Saudi Aramco's chief executive reinforced the gravity of the situation, warning on Monday of potentially catastrophic consequences for oil markets if flows through the Strait do not resume. The world's largest oil exporter making that statement publicly underscores that the partial reopening Trump implied has not yet translated into the kind of normalised tanker traffic that would genuinely unwind the supply disruption. Gulf Arab producers are still cutting output partly because crude is piling up in onshore storage with nowhere to go.
| Commodity | Pre-War (28 Feb) | Conflict Peak | Current (11 Mar) | vs Pre-War |
|---|---|---|---|---|
| WTI Crude | ~$63/bbl | $119.48/bbl | ~$80/bbl | +27% |
| Brent Crude | ~$65/bbl | $119.50/bbl | ~$84/bbl | +29% |
| European Gas | Baseline | +80% week | Elevated | Well above baseline |
| Gold | ~$2,900/oz | $5,029/oz | ~$3,100/oz | +7% |
| US Avg Pump Price | ~$2.98/gal | $3.41/gal | ~$3.20/gal | +7% |
The sharp price fall has sparked debate among energy analysts about whether this is the beginning of a genuine normalisation or simply a volatile overreaction to political commentary. Bob McNally, president at Rapidan Energy Group, captured the mood precisely, noting that there is a lot of optimism in the market and that Trump's comments amounted to what traders used to call verbal intervention: the market collapsed on words rather than actions.

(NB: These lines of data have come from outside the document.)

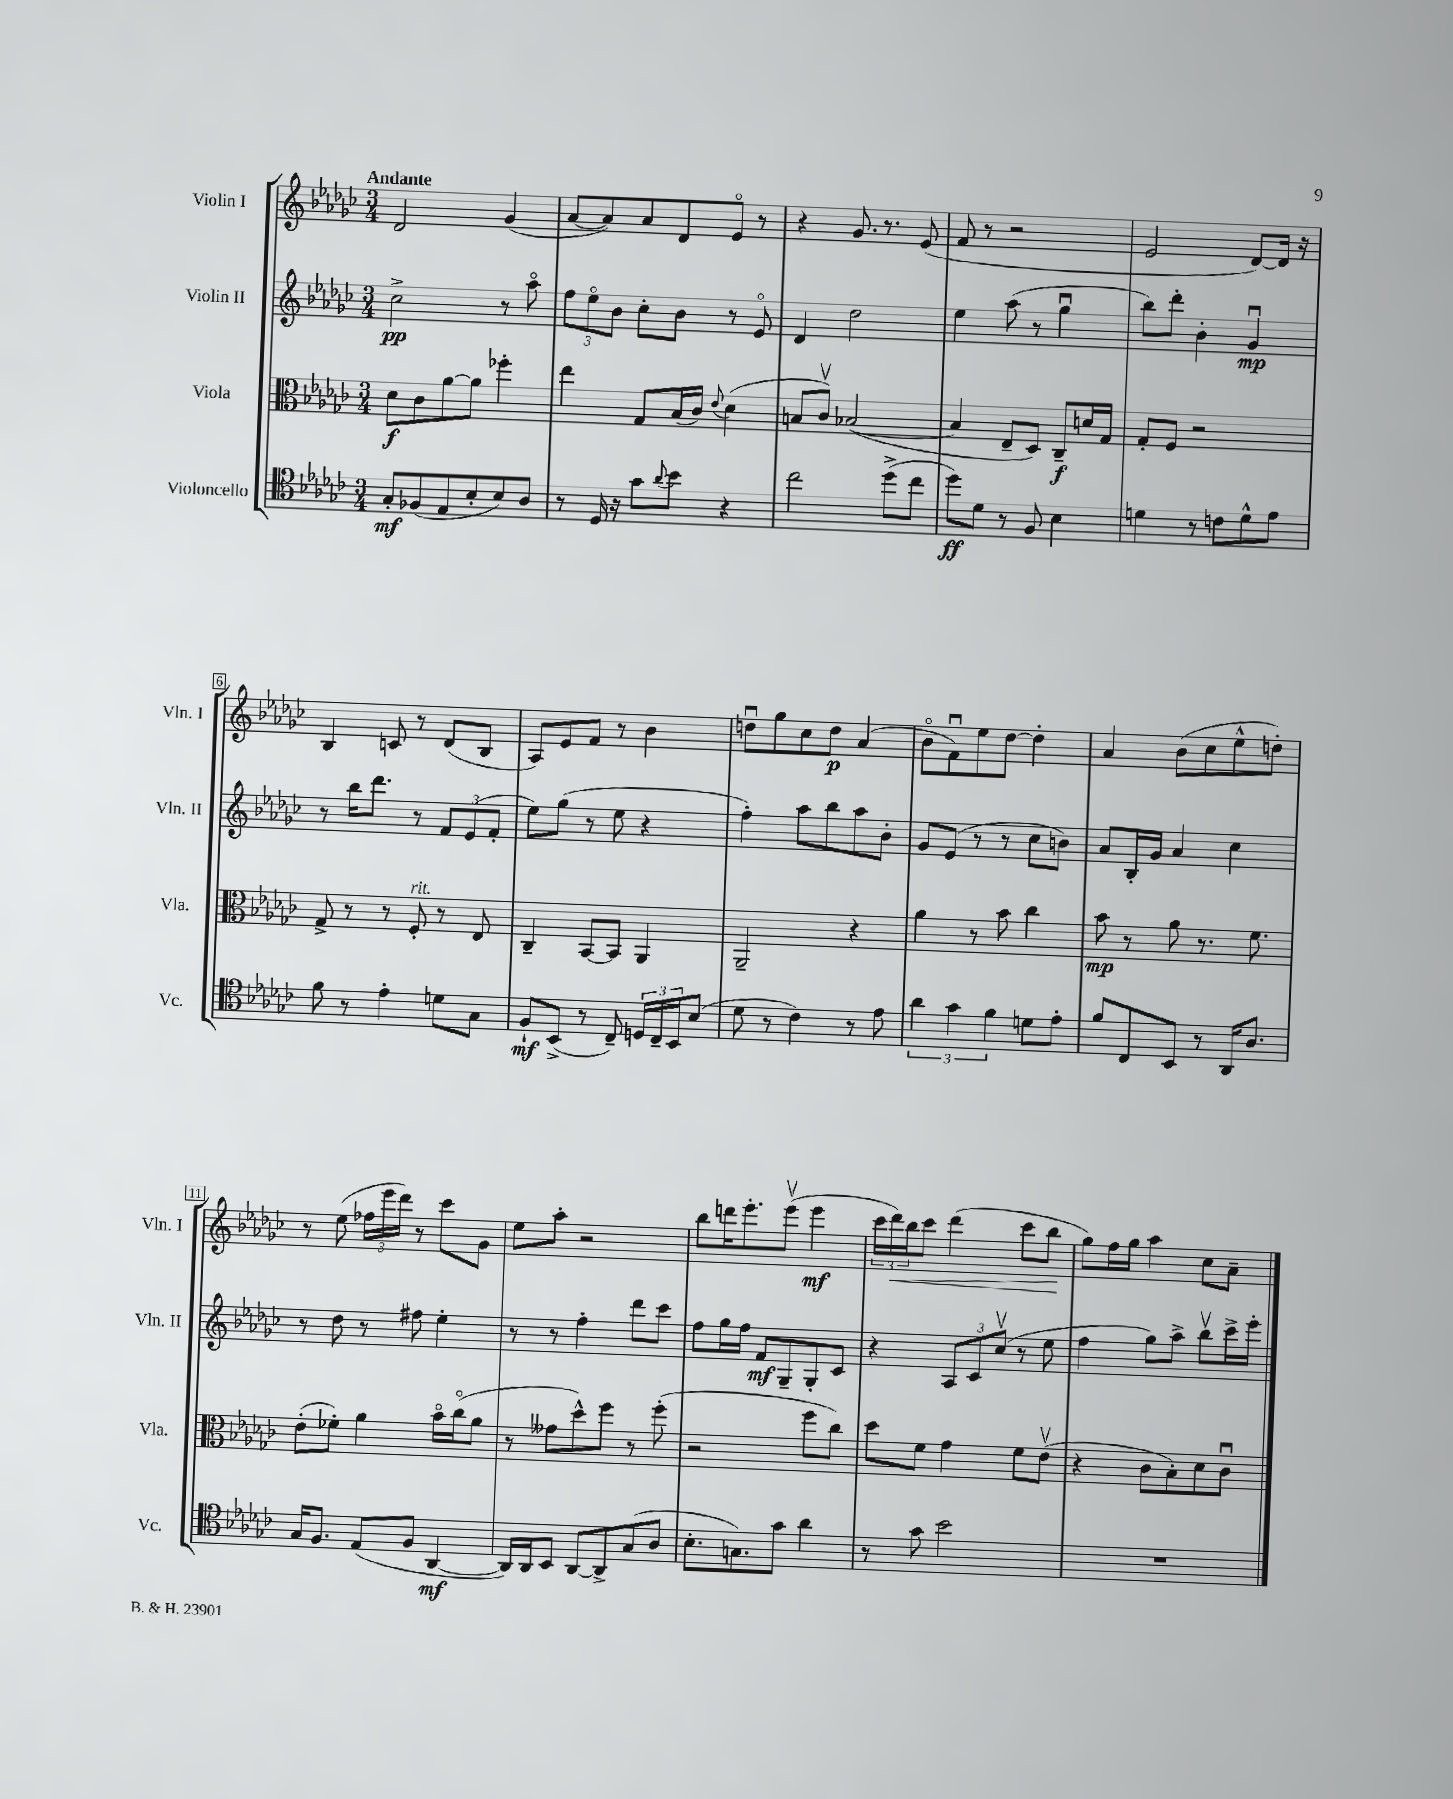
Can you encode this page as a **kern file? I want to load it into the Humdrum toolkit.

**kern	**dynam	**kern	**dynam	**kern	**dynam	**kern	**dynam
*part4	*part4	*part3	*part3	*part2	*part2	*part1	*part1
*staff4	*staff4	*staff3	*staff3	*staff2	*staff2	*staff1	*staff1
*I"Violoncello	*	*I"Viola	*	*I"Violin II	*	*I"Violin I	*
*I'Vc.	*	*I'Vla.	*	*I'Vln. II	*	*I'Vln. I	*
*clefC4	*	*clefC3	*	*clefG2	*	*clefG2	*
*k[b-e-a-d-g-c-]	*	*k[b-e-a-d-g-c-]	*	*k[b-e-a-d-g-c-]	*	*k[b-e-a-d-g-c-]	*
*M3/4	*	*M3/4	*	*M3/4	*	*M3/4	*
=1	=1	=1	=1	=1	=1	=1	=1
!	!	!	!	!	!	!LO:TX:a:B:t=Andante	!
8G-'/L	mf	8d-\L	f	2cc-^\	pp	2d-/	.
(8F-X/	.	8c-\	.	.	.	.	.
8E-/	.	[8a-\	.	.	.	.	.
8B-'/	.	8a-\J]	.	.	.	.	.
8B-/)	.	4ff-X'\	.	8r	.	(4g-/	.
8A-/J	.	.	.	8aa-\	.	.	.
=2	=2	=2	=2	=2	=2	=2	=2
8r	.	4ee-\	.	12ff\L	.	[8a-/L	.
.	.	.	.	12ee-\	.	.	.
16D-/	.	.	.	.	.	8a-/])	.
.	.	.	.	12b-\J	.	.	.
16r	.	.	.	.	.	.	.
8g-\L	.	8G-/L	.	8cc-'\L	.	8a-/	.
8qqa-/	.	.	.	.	.	.	.
8b-\J	.	(16B-/L	.	8b-\J	.	8d-/	.
.	.	16c-/JJ)	.	.	.	.	.
.	.	8qqe-/	.	.	.	.	.
4r	.	(4d-\	.	8r	.	8e-/J	.
.	.	.	.	8e-/	.	8r	.
=3	=3	=3	=3	=3	=3	=3	=3
2cc-\	.	8Bn/L	.	4d-/	.	4r	.
.	.	8c-v/J)	.	.	.	.	.
.	.	([2B-X/	.	2dd-\	.	8.g-/	.
.	.	.	.	.	.	8.r	.
(8dd-^\L	.	.	.	.	.	.	.
8cc-\J	.	.	.	.	.	(8e-/	.
=4	=4	=4	=4	=4	=4	=4	=4
8dd-\L)	ff	4B-/]	.	4ee-\	.	8f/	.
8d-\J	.	.	.	.	.	8r	.
8r	.	8E-~/L	.	(8aa-\	.	2r	.
8F/	.	8D-/J)	.	8r	.	.	.
4B-\	.	8C-~/L	f	4gg-u\	.	.	.
.	.	16dn/L	.	.	.	.	.
.	.	16G-/JJ	.	.	.	.	.
=5	=5	=5	=5	=5	=5	=5	=5
4dn\	.	8G-'/L	.	8bb-\L)	.	2e-/	.
.	.	8F/J	.	8ddd-'\J	.	.	.
8r	.	2r	.	4b-'\	.	.	.
8cn\L	.	.	.	.	.	.	.
8d^^\	.	.	.	4g-u/	mp	[8d-/L)	.
8e-\J	.	.	.	.	.	16d-/Jk]	.
.	.	.	.	.	.	16r	.
!!LO:LB:g=z
=6	=6	=6	=6	=6	=6	=6	=6
8f\	.	8G-^/	.	8r	.	4B-/	.
8r	.	8r	.	16bb-\KL	.	.	.
.	.	.	.	8.ddd-\J	.	.	.
4e-'\	.	8r	.	.	.	8cn/	.
!	!	!LO:TX:a:i:t=rit.	!	!	!	!	!
.	.	8F'/	.	8r	.	8r	.
8dn\L	.	8r	.	12f/L	.	(8d-/L	.
.	.	.	.	(12e-/	.	.	.
8G-\J	.	8E-/	.	.	.	8B-/J	.
.	.	.	.	12f'/J	.	.	.
=7	=7	=7	=7	=7	=7	=7	=7
8F`/L	mf	4C-~/	.	8ee-\L)	.	8A-/L)	.
(8BB-^/J	.	.	.	(8gg-\J	.	8e-/	.
8r	.	[8BB-/L	.	8r	.	8f/J	.
8C-~/)	.	8BB-/J]	.	8ee-\	.	8r	.
24Dn/LL	.	4AA-/	.	4r	.	4b-\	.
24C-~/	.	.	.	.	.	.	.
24BB-/J	.	.	.	.	.	.	.
(8B-/J	.	.	.	.	.	.	.
=8	=8	=8	=8	=8	=8	=8	=8
8d-\	.	2AA-~/	.	4ff'\)	.	8ddnu\L	.
8r	.	.	.	.	.	8gg-\	.
4c-\)	.	.	.	8aa-\L	.	8cc-\	.
.	.	.	.	8bb-\	.	8dd\J	p
8r	.	4r	.	8aa-\	.	(4a-/	.
8e-\	.	.	.	8b-'\J	.	.	.
=9	=9	=9	=9	=9	=9	=9	=9
6a-\	.	4a-\	.	8g-/L	.	8b-\L	.
.	.	.	.	(8e-/J	.	8fu\)	.
6g-\	.	.	.	.	.	.	.
.	.	8r	.	8r	.	8ee-\	.
6f\	.	.	.	.	.	.	.
.	.	8b-\	.	8r	.	[8dd-\J	.
8dn\L	.	4cc-\	.	8cc-\L	.	4dd-'\]	.
8e-'\J	.	.	.	8bn\J)	.	.	.
=10	=10	=10	=10	=10	=10	=10	=10
8f/L	.	8b-\	mp	8a-/L	.	4a-/	.
8C-/	.	8r	.	16B-'/L	.	.	.
.	.	.	.	16g-/JJ	.	.	.
8BB-/J	.	8a-\	.	4a-/	.	(8b-\L	.
8r	.	8.r	.	.	.	8cc-\	.
16AA-/KL	.	.	.	4cc-\	.	8ee-^^\	.
8.A-/J	.	8.f\	.	.	.	.	.
.	.	.	.	.	.	8ddn'\J)	.
!!LO:LB:g=z
=11	=11	=11	=11	=11	=11	=11	=11
16G-/KL	.	(8e-'\L	.	8r	.	8r	.
8.F/J	.	.	.	.	.	.	.
.	.	8f-X'\J)	.	8dd-\	.	(8ee-\	.
(8E-/L	.	4a-\	.	8r	.	24ff-X\LL	.
.	.	.	.	.	.	24eee-\	.
.	.	.	.	.	.	24ddd-\JJ)	.
8F/J	.	.	.	8ff#X\	.	8r	.
[4AA-/	mf	16b-\LL	.	4ee-'\	.	8ccc-\L	.
.	.	(16cc-\J	.	.	.	.	.
.	.	8a-\J	.	.	.	8g-\J	.
=12	=12	=12	=12	=12	=12	=12	=12
16AA-/LL])	.	8r	.	8r	.	8ee-\L	.
16AA-/J	.	.	.	.	.	.	.
8BB-/J	.	8g--X\L	.	8r	.	8aa-'\J	.
[8AA-/L	.	8dd-^^\)	.	4ff'\	.	2r	.
8AA-^/]	.	8ff\J	.	.	.	.	.
(8G-/	.	8r	.	8ddd-\L	.	.	.
8A-/J	.	(8ff'\	.	8ccc-\J	.	.	.
=13	=13	=13	=13	=13	=13	=13	=13
8.B-'\L	.	2r	.	8ff\L	.	8bb-\L	.
.	.	.	.	16gg-\L	.	16dddn\K	.
8.Gn\)	.	.	.	16ff\JJ	.	8.eee-'\	.
.	.	.	.	8f/L	mf	.	.
8g-\J	.	.	.	8G-~/	.	(8eee-v\J	.
4a-\	.	8ff\L	.	8G-'/	.	4eee-\	mf
.	.	8cc-\J)	.	8c-/J	.	.	.
=14	=14	=14	=14	=14	=14	=14	=14
8r	.	8dd-\L	.	4r	.	24ccc-\LL	.
!	!	!	!	!	!	!	!LO:HP:b
.	.	.	.	.	.	24ddd-\)	<
.	.	.	.	.	.	24bb-\J	.
8g-\	.	8f\J	.	.	.	8ccc-\J	.
2b-\	.	4g-\	.	12A-/L	.	(4ddd-\	.
.	.	.	.	12c-/	.	.	.
.	.	.	.	(12cc-v/J	.	.	.
.	.	8f\L	.	8r	.	8ccc-\L	.
.	.	(8e-v\J	.	8ee-\	.	8bb-\J	.
.	.	.	.	.	.	.	[
=15	=15	=15	=15	=15	=15	=15	=15
2.r	.	4r	.	4ff\	.	8gg-\L)	.
.	.	.	.	.	.	16ff\L	.
.	.	.	.	.	.	16gg-\JJ	.
.	.	8c-\L	.	8gg-\L)	.	4aa-\	.
.	.	8B-'\)	.	8aa-^\J	.	.	.
.	.	8d-\	.	8bb-v\L	.	8cc-\L	.
.	.	8c-u\J	.	16ccc-^\L	.	8a-~\J	.
.	.	.	.	16eee-'\JJ	.	.	.
==	==	==	==	==	==	==	==
*-	*-	*-	*-	*-	*-	*-	*-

McNally stressed that the market is still struggling to process the scale of the disruption, given that traders had assumed for decades that no country would ever be allowed to shut the Strait.

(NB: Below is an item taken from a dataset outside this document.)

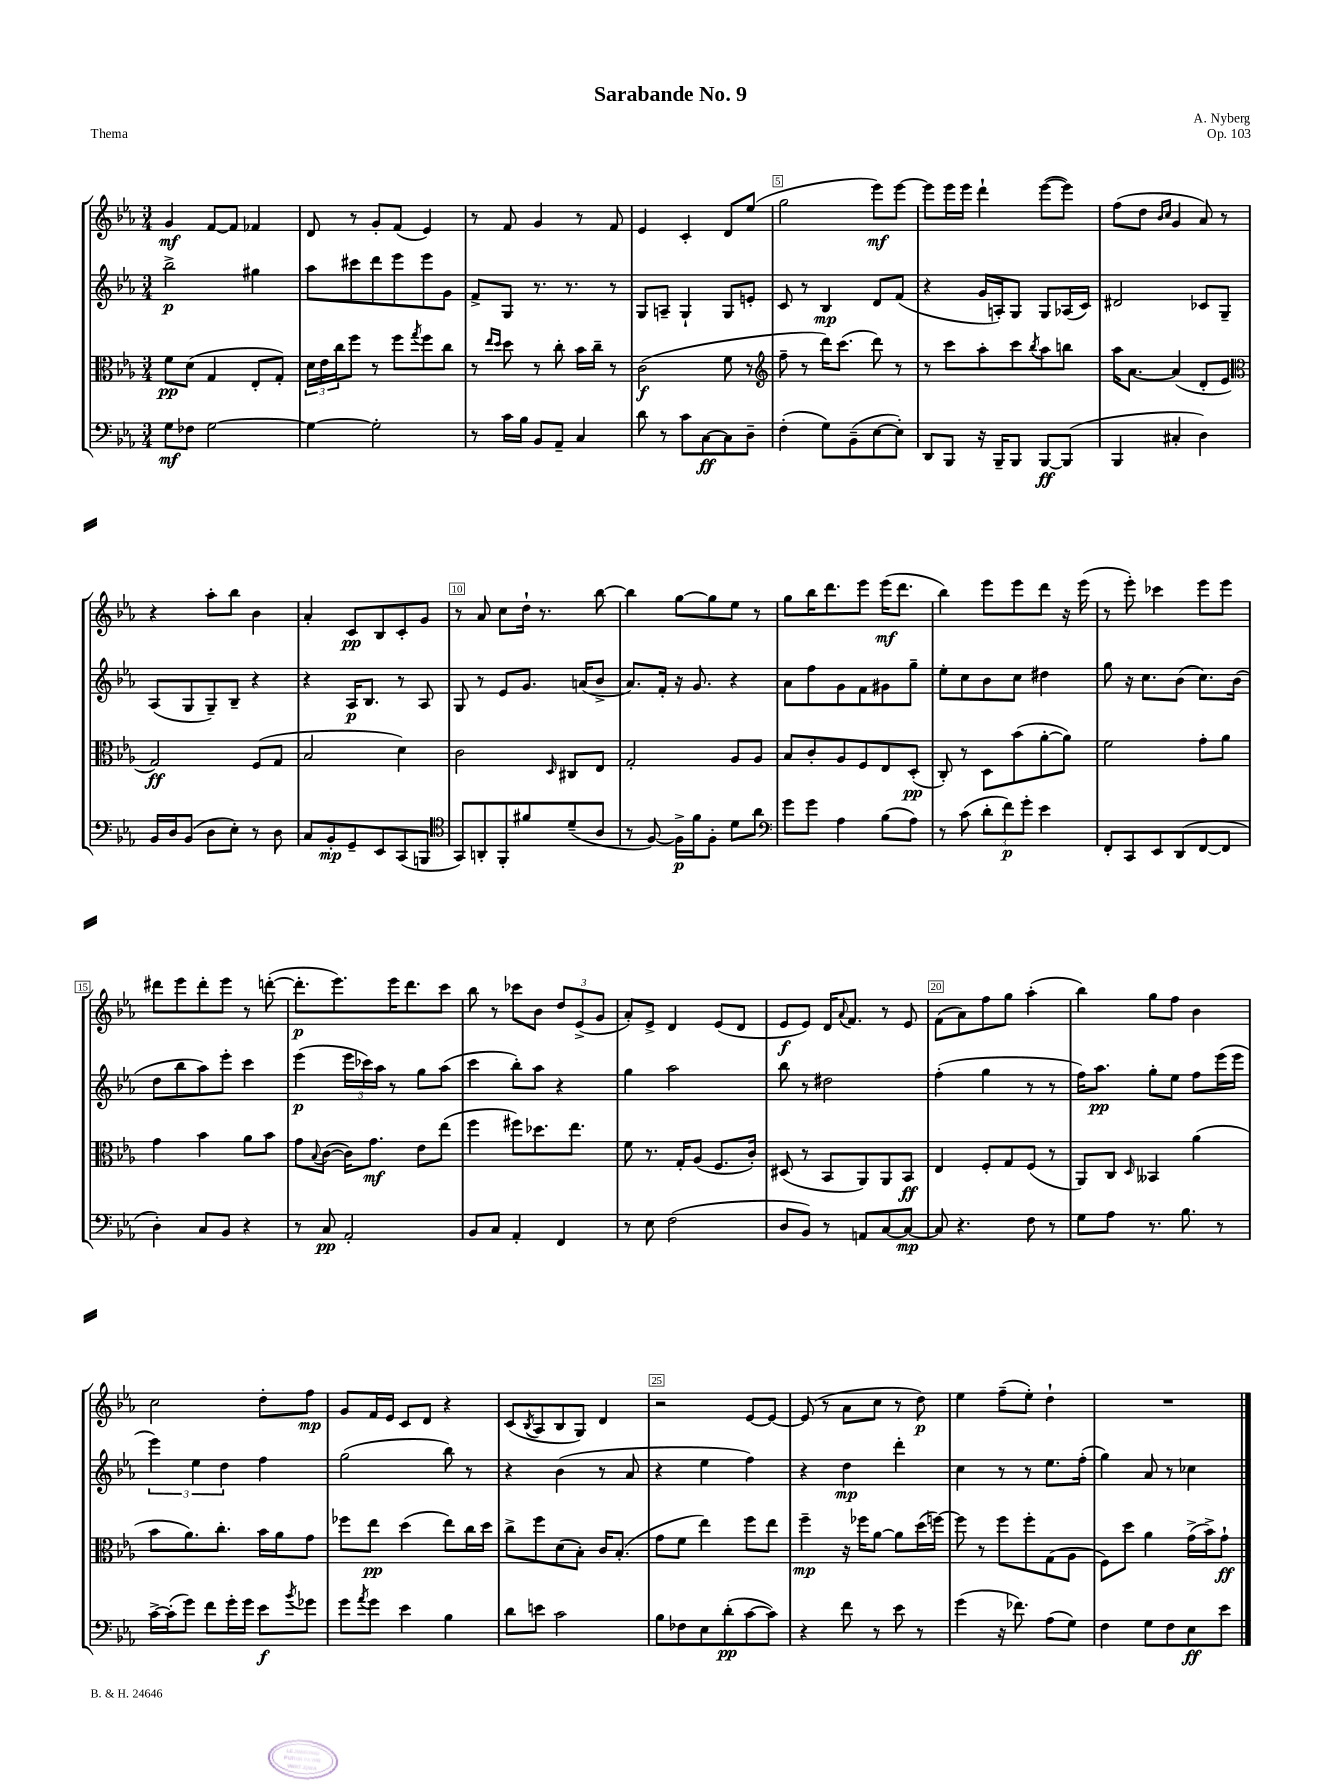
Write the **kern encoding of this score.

Economist Neil Shearing of Capital Economics has offered a relatively constructive view, arguing that if oil prices can fall back to the $70 to $80 per barrel range, the world economy may absorb the shock with less disruption than many initially feared. Eswar Prasad, professor of trade policy at Cornell University, echoed that perspective, noting the world economy has shown itself capable of shaking off significant shocks. However, PBS economics correspondent Paul Solman summarised the key outstanding question that neither optimist could fully answer: how long is this going to go on?
The oil market has entered a phase defined by extreme sensitivity to political signals rather than physical supply data. Every Trump statement, every Pentagon briefing, and every Iranian foreign ministry comment now has the potential to move crude prices by 5 to 15% in hours. That volatility itself is a problem for businesses trying to plan, airlines trying to set fares, and governments trying to set fiscal policy in a period of profound uncertainty.
The fundamental question the market cannot yet answer is whether Trump's optimism about a rapid end to the conflict reflects real intelligence about Iran's military and political position, or whether it is the same kind of aspirational rhetoric he has deployed throughout the campaign. Hegseth's simultaneous insistence that the enemy must be totally defeated creates a ceiling on any peace deal that Iran, now under the leadership of the hardliner Mojtaba Khamenei, seems unlikely to accept quickly. The gap between those two positions is where the oil price will live until one side blinks.
For now, the direction of travel is cautiously lower. If the Strait of Hormuz begins to see meaningful commercial tanker traffic in the coming days, prices could test the $75 to $80 range. If Iran retaliates against any new escalation or if talks collapse entirely, the market would rapidly reprice back above $100. The deleted post that moved markets by 17% in a matter of minutes was a reminder that in this environment, the next major price move is only one headline away.